- Nearest city: Denholm, Quebec, Canada
- Coordinates: 45°50′00″N 75°53′13″W﻿ / ﻿45.8334°N 75.8869°W
- Area: 450 ha (1,100 acres)
- Established: 12 May 1993

= André-Michaux Ecological Reserve =

Ecological reserve in Quebec, Canada

The André-Michaux Ecological Reserve, or Réserve écologique André-Michaux, is an ecological reserve in Quebec, Canada.
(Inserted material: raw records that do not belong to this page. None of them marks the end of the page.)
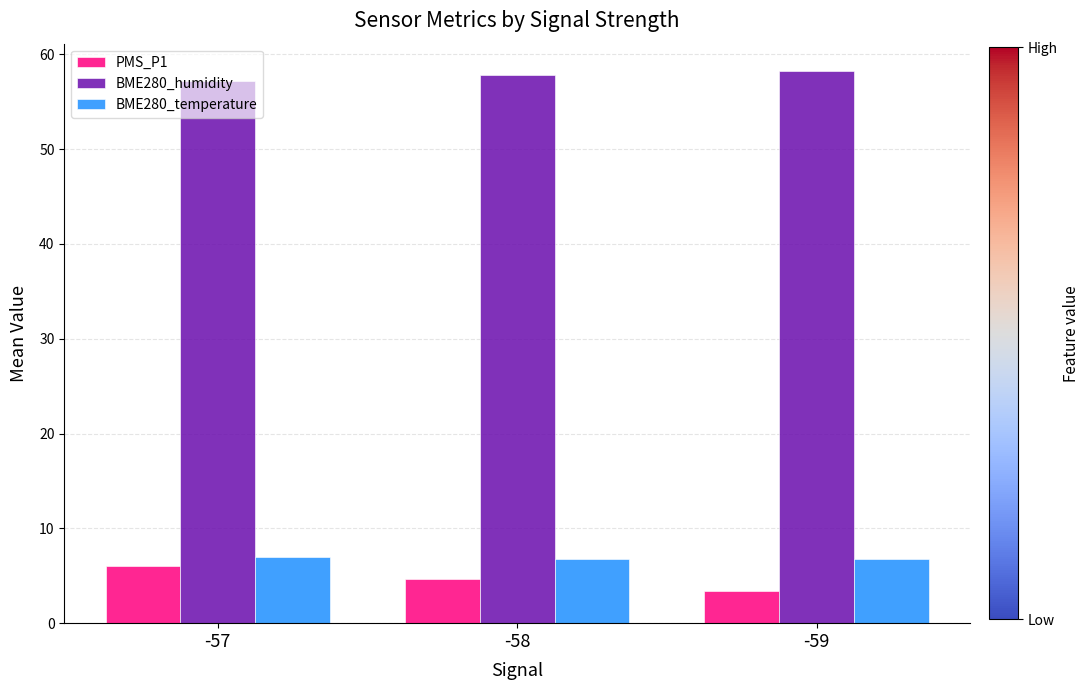

What is the difference between the maximum and minimum values in the BME280_temperature series?

0.3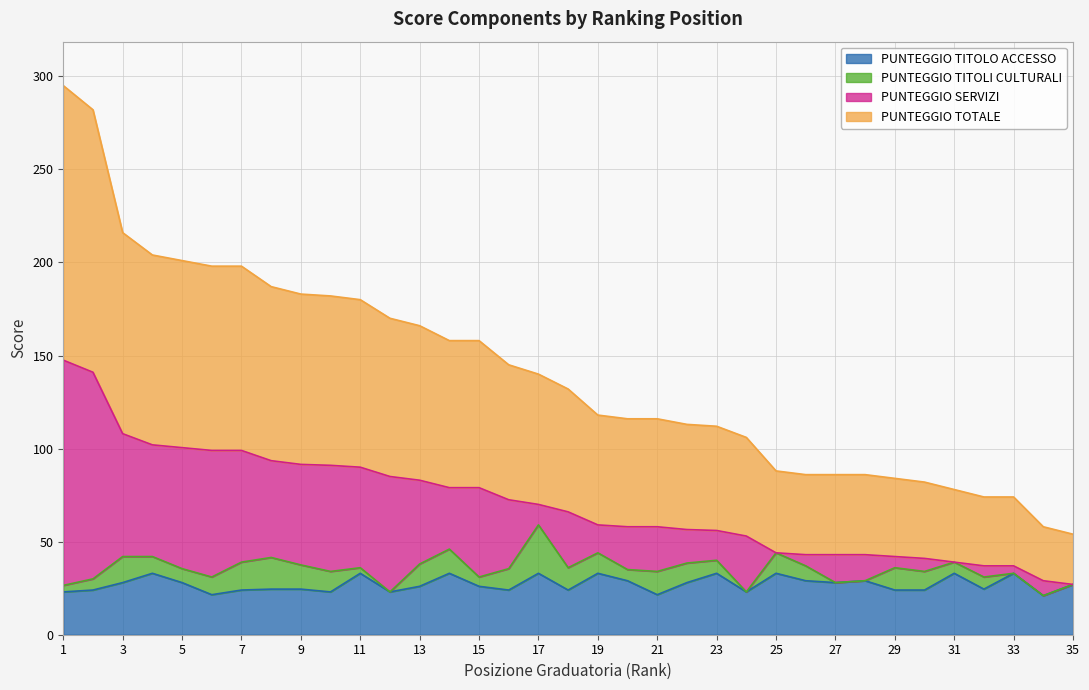

At which category is the sum across all series the highest?

1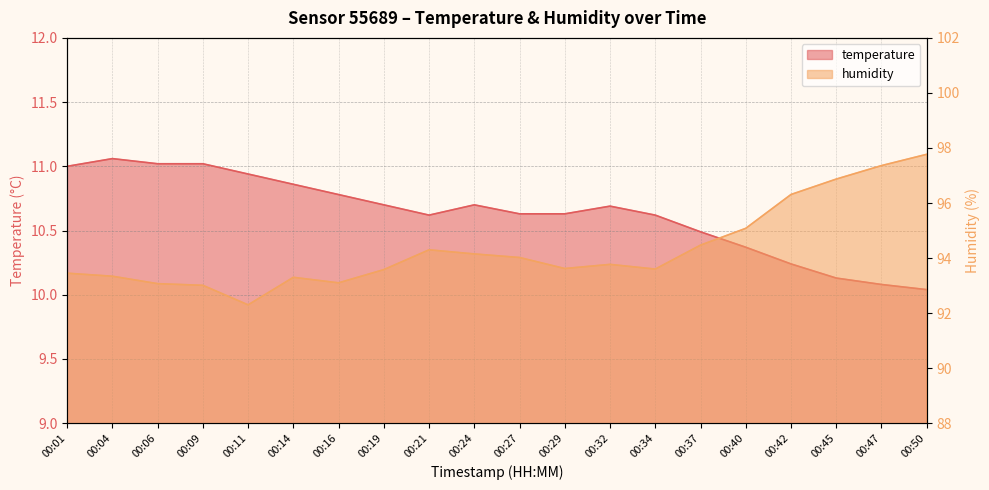

True or false: temperature and humidity cross at least once.

False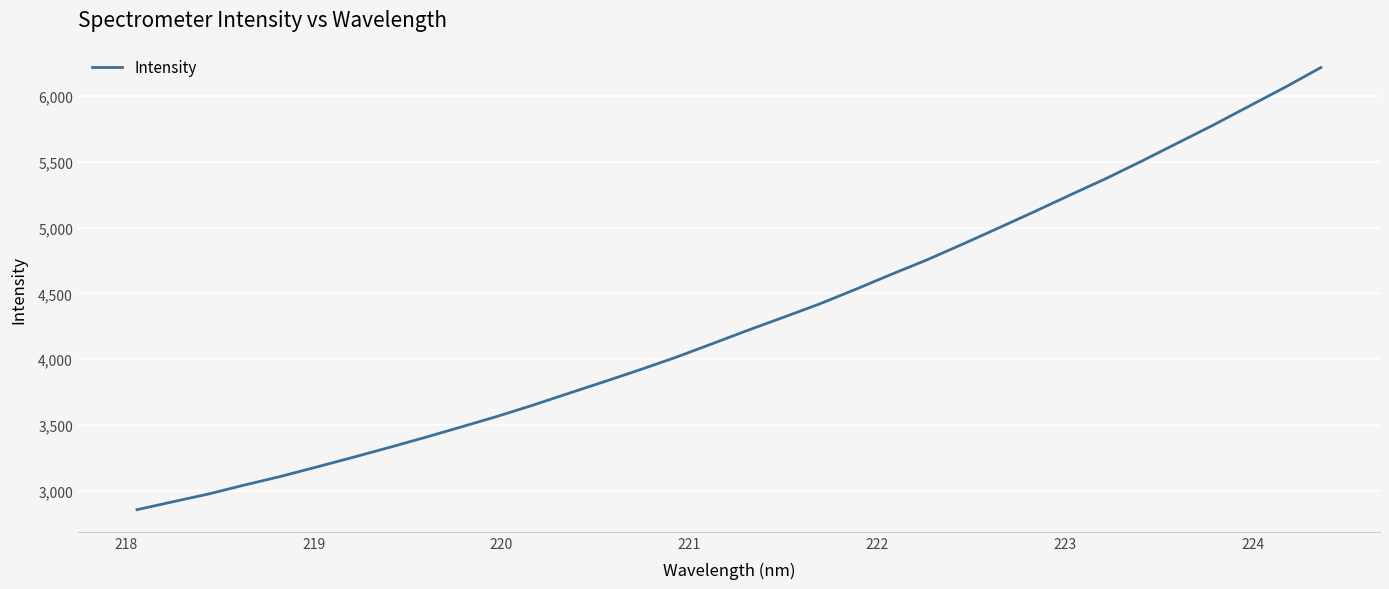

What is the difference between the maximum and minimum values?

3361.9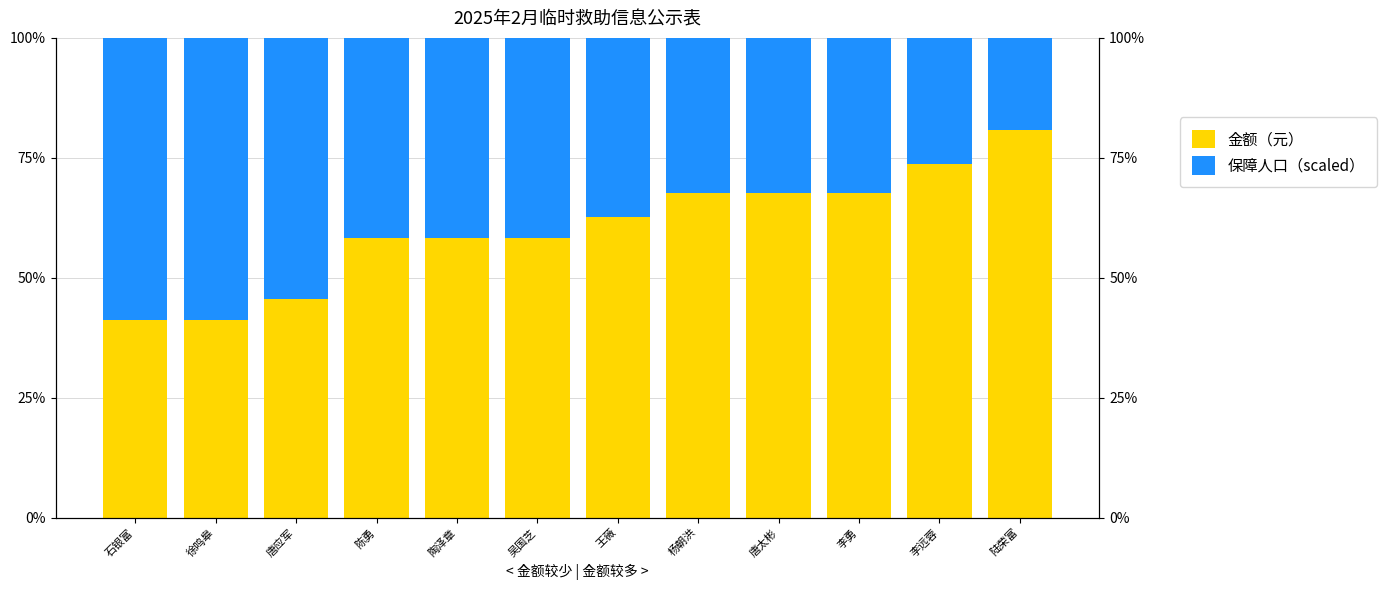

Is the value of 金额（元） at 唐太彬 greater than the value of 保障人口（scaled） at 李勇?

Yes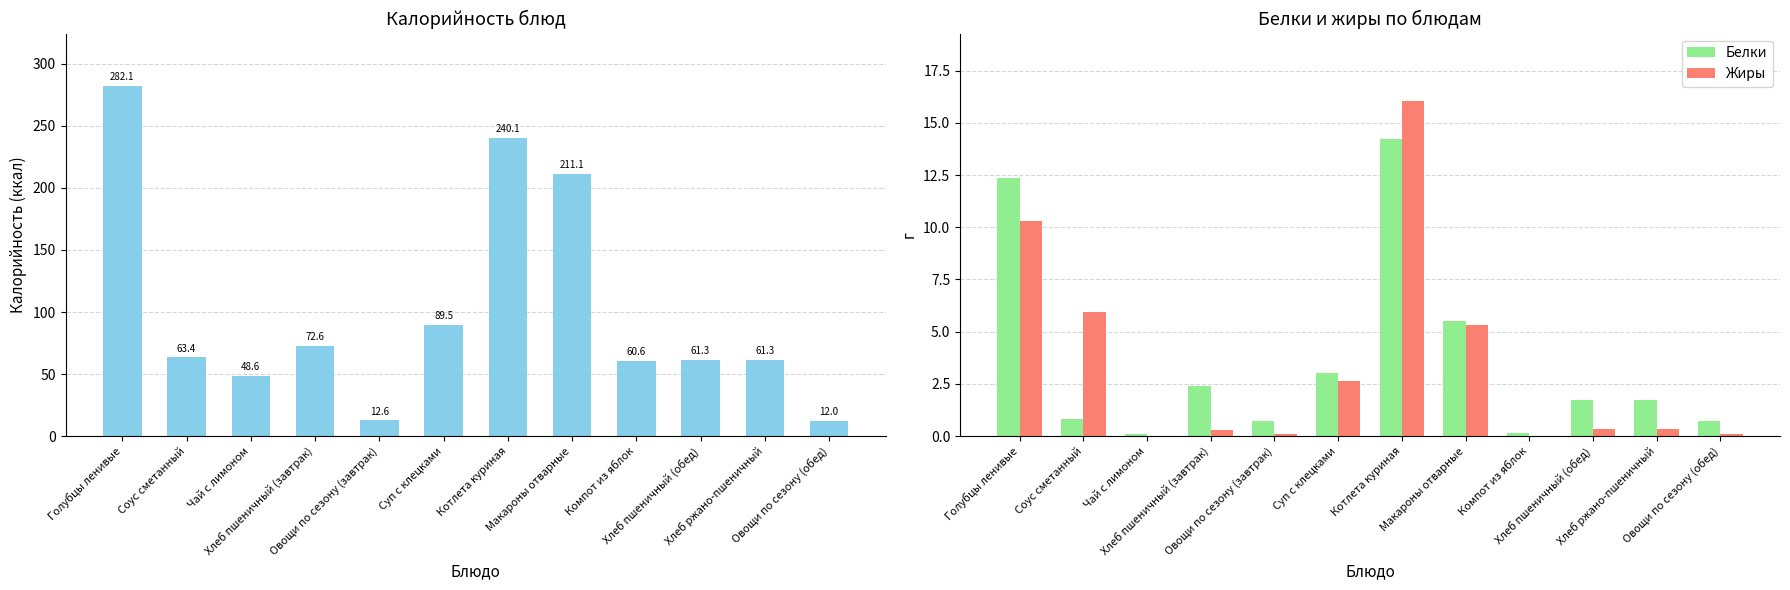

The value of Жиры at Котлета куриная is 16.1. True or false?

True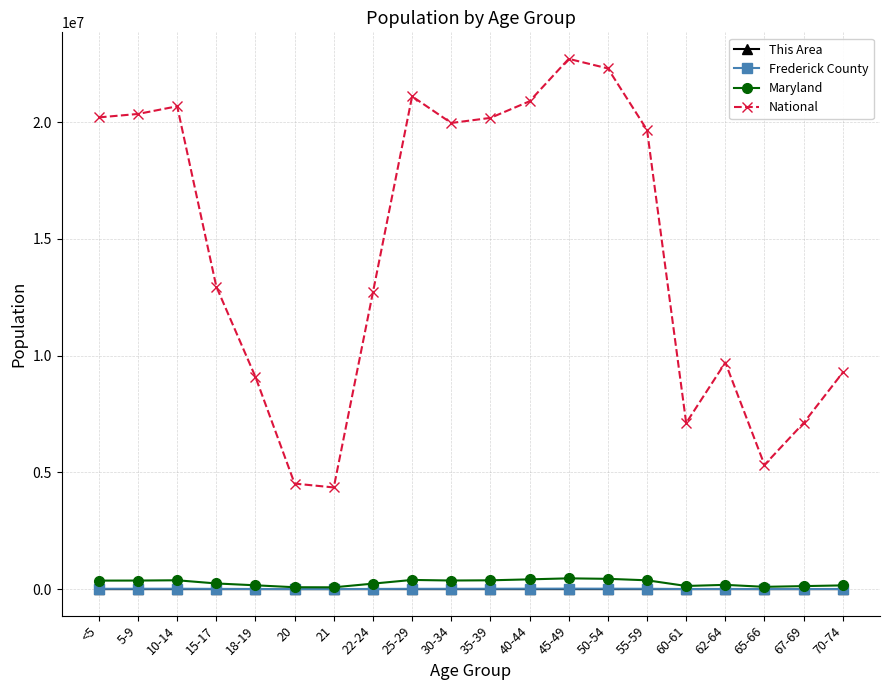

What is the value of the This Area point at the 7th from the left?

13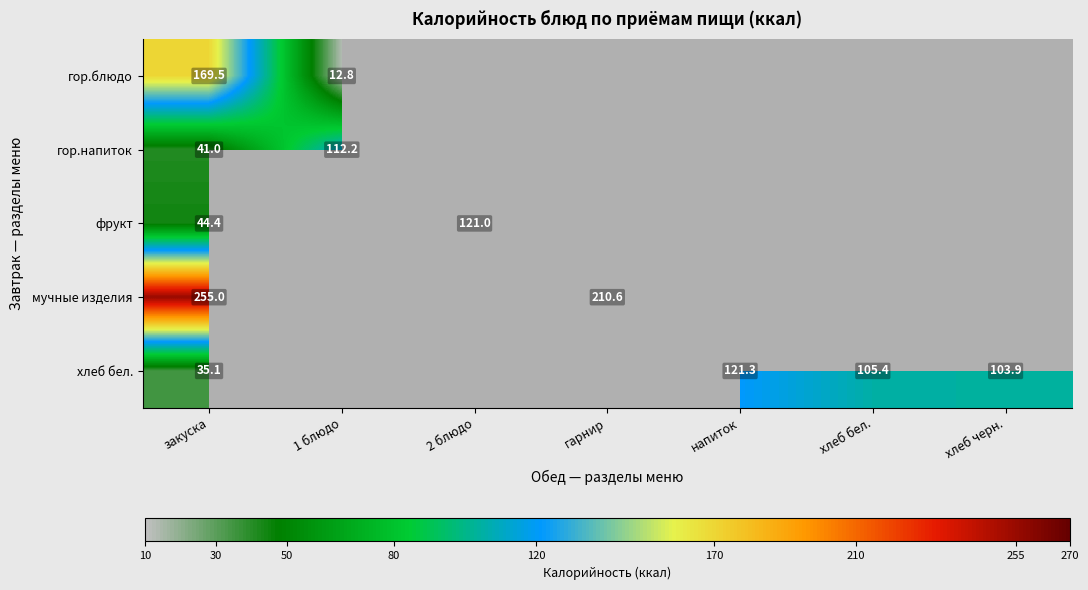

At how many categories does at least one series exceed 31?

7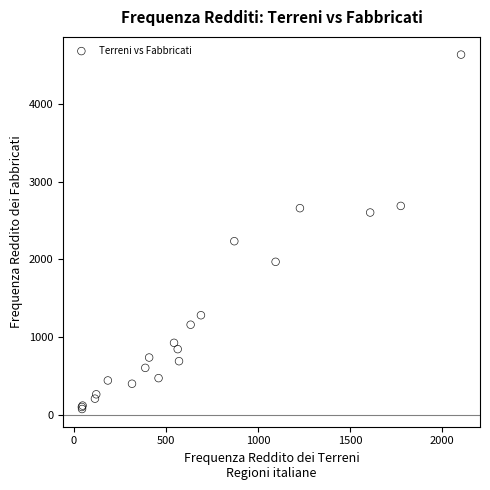

What Y value in the scatter plot is closest to 2356?

2235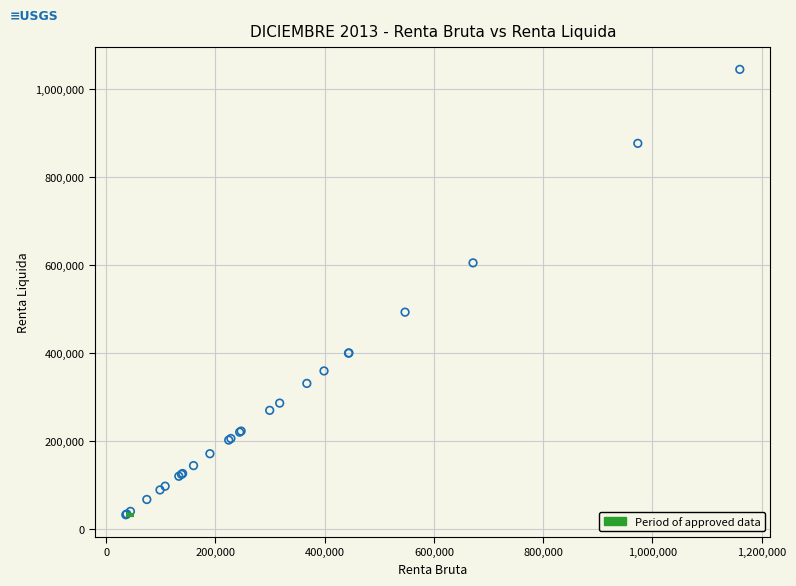

What Y value in the scatter plot is closest to 538200?

492507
It protects a variety of vegetation types typically of the Canadian Shield.

==Location==

The Réserve écologique André-Michaux is at , with an average elevation of 336 m.
It is south of Île du Plomb, west of Denholm and east of Martindale.
It is about 6 km northeast of the municipality of Low, in La Vallée-de-la-Gatineau Regional County Municipality.
It covers 450 ha beside the Gatineau River.
It is named in honour of the botanist and horticulturist André Michaux (1746-1803) who worked and published in Quebec and Europe.

==Terrain==

The site is typical of the Canadian Shield highlands, with elevations ranging from 140 to 424 m.
Rocks are paragneiss, amphibolites and granites.
Surface deposits are mainly tills.
Soils include Dystric Brunisols, Humo-Ferric podzols and lithosols on the rocky ridges.

==Ecology==

The reserve protects representative ecosystems of the Lower Gatineau ecological region, including stands of maple-basswood and maple-yellow birch.
Depending its location on the slopes the vegetation may be xeric, swampy, or a range of intermediate groups.
Xeric vegetation on the upper slopes with convex forms includes white pine and red pine, with red oak in the driest places, and stunted red oak in extremely arid places.
On poorly drained flat land there is fir / white spruce, sphagnum and black ash / grey alder.
There are grasses and swamp shrubs along the edges of lakes.
In the intermediate areas of moderate drainage there are maple / basswood groves, and some drier varieties such as red oak or bur oak, maple / yellow birch, and hemlock.
Galearis spectabilis may also be found.
Fauna include white-tailed deer, beaver, heron, ruffed grouse and black duck.